I had an answer in which I assumed something that I do not believe is true. I can give a partial result though, and I think the computation below is a useful rewrite.
Here is the example which made me realize what was wrong. For intuition of the phase transition you're observing, consider the case when $s$ is very small (or 0). Then it behooves you to take your approximating $A$ to have a bunch of entries around $1$, and one very small entry. This gives us an upper bound on distance of about $1$, for small $s$. In particular your bound in section 4 is suboptimal (because it is around $n/2$ for small $s$).
----------
Below we consider the problem if we get rid of the dimension and think of $k/n$ as an approximation of a number in $[0,1]$.
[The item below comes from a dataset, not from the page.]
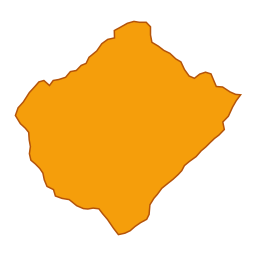 Aperibé, Rio de Janeiro, Brazil
{"feature_id": "56859067B41541405954438", "entity_name": "Aperibé", "entity_type": "district", "adm_level": 2, "iso_a3": "BRA", "parent_name": "Brazil", "parent_adm1": "Rio de Janeiro", "projection": "equal_earth", "projection_center": [-42.132, -21.653], "detail": "fine", "context": "isolated", "style": "filled", "palette": "amber", "viewbox_px": 256, "rotation_deg": 0, "n_neighbors": 0, "source": "geoboundaries", "source_scale": "gbopen_adm2", "svg_char_len": 1238}
<svg xmlns="http://www.w3.org/2000/svg" viewBox="0 0 256 256"><path d="M146.2,22.3L139.4,22.3L133.9,21.4L127.3,23.3L119.4,27.8L114.3,30.5L114.5,37.9L107.7,39.4L101.8,43.7L96.7,51.0L89.0,57.3L86.1,63.4L81.2,65.4L76.3,70.5L70.4,71.6L65.6,77.3L58.8,79.5L53.2,80.5L49.5,85.5L43.9,80.5L38.9,81.9L34.9,86.5L29.4,92.5L23.3,102.0L18.1,107.8L15.4,115.5L20.4,123.7L25.3,128.2L28.7,132.4L29.2,139.8L30.4,146.6L29.4,153.7L30.9,160.2L35.4,164.0L39.8,168.5L42.9,173.1L44.3,179.9L47.0,186.4L53.5,189.6L55.4,196.0L62.0,198.4L69.2,199.6L76.7,205.7L83.4,208.6L87.8,209.0L93.1,208.1L98.9,208.8L102.7,213.8L107.4,219.3L113.6,228.4L118.4,234.6L124.9,233.2L130.2,230.7L135.0,226.5L140.6,222.6L146.7,219.3L149.1,214.4L149.9,204.8L153.9,198.3L157.3,194.4L161.8,188.3L167.8,183.4L173.0,179.3L178.4,174.3L181.8,170.6L184.4,165.6L189.3,161.5L196.1,156.6L201.2,150.8L205.8,146.9L210.0,142.7L214.4,138.5L219.0,135.0L224.3,129.5L222.8,122.0L228.4,116.2L232.6,107.0L236.3,100.6L240.6,94.8L235.7,94.4L230.0,91.9L222.6,87.0L216.3,86.5L213.9,80.9L211.0,73.9L205.5,72.2L199.7,74.1L194.4,78.3L189.1,76.0L184.5,69.6L180.9,61.9L175.8,58.9L169.8,53.3L163.8,50.4L158.4,46.2L151.9,42.3L150.5,35.0L150.5,26.8L146.2,22.3Z" fill="#f59e0b" stroke="#b45309" stroke-width="1.5"/></svg>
We pick up from your optimization problem (1). It is convenient to write
$\alpha = k/n$ and $l = \log(s)/n$ so that your optimization problem is equivalent to minimizing
$$G(a,b,\alpha) = \alpha (a-1)^2 + (1-\alpha) (b-1)^2$$
over the set
$$H(a,b,\alpha) = l, \quad a>0,\quad b>0,\quad \alpha \in [0,1], \quad n\alpha \in \mathbb{N}$$
where $H(a,b,\alpha)$ is
$$H(a,b,\alpha) = \alpha \log (a) + (1-\alpha) \log (b).$$
**The constraint that $n \alpha$ is an integer** is *roughly* like your statement that $F$ decreases as $n$ increases. (The constraint as written immediately implies, for example, that $F$ is smaller for $2*n$ than for $n$.)
Let's use Lagrange multipliers in the $a$ and $b$ coordinates. The symmetry of the equation means we should be able to actually solve some equations (like a problem in a calculus text). This method tells us that, for fixed $\alpha$, for some $\lambda$ in $\mathbb{R}$, the optimizer will satisfy
$$\alpha (a-1)= (\lambda/2) \alpha 1/a$$
$$\alpha (b-1) = (\lambda/2) \alpha 1/b$$
or,
$$a(a-1) = b(b-1)$$
For fixed $a$ this is a quadratic in $b$ and therefore has at most **two real solutions**. In fact the two solutions are $b = a$ and $b=1-a$. (Edit: at this point we have really moved backwards: we are at the point where you realized $\sigma_i$ may have at one or two values.)
**The first** is unsurprising consider either the symmetry of the optimization problem, or the original source. Coming back to the original problem we have the competitor for the optimization
$$a = s^{1/n}, \quad \alpha = \text{anything}, \quad \color{red}{G(a, a, \cdot) = (1-s^{1/n})^2}$$
which corresponds to the simple guess of $A$ being a diagonal matrix. **This is the solution in the top of your case statements.**
**The second** solution $b=1-a$ is more difficult to deal with, but demonstrates the phase transition that you observed in the case $n=2$. First note that, since we are constrained to positive $a,b$, this competitor does not exist unless there is a solution to $H(a,b,\alpha) = l$ with $a$ and $b$ smaller than 1. Unwinding definitions this would imply that this competitor only possibly exists in the region $s < 1$. Anyway, now we can reduce understanding these competitors to understanding: optimize
$$\bar G (a, \alpha) := G(a, 1-a, \alpha)$$
over
$$\bar H (a, \alpha) := H(a, 1-a, \alpha) = l, \quad a \in [0,1], \alpha \in [0, 1], n \alpha \in \mathbb{N}$$
Unfortunately, this is as far as I can go now.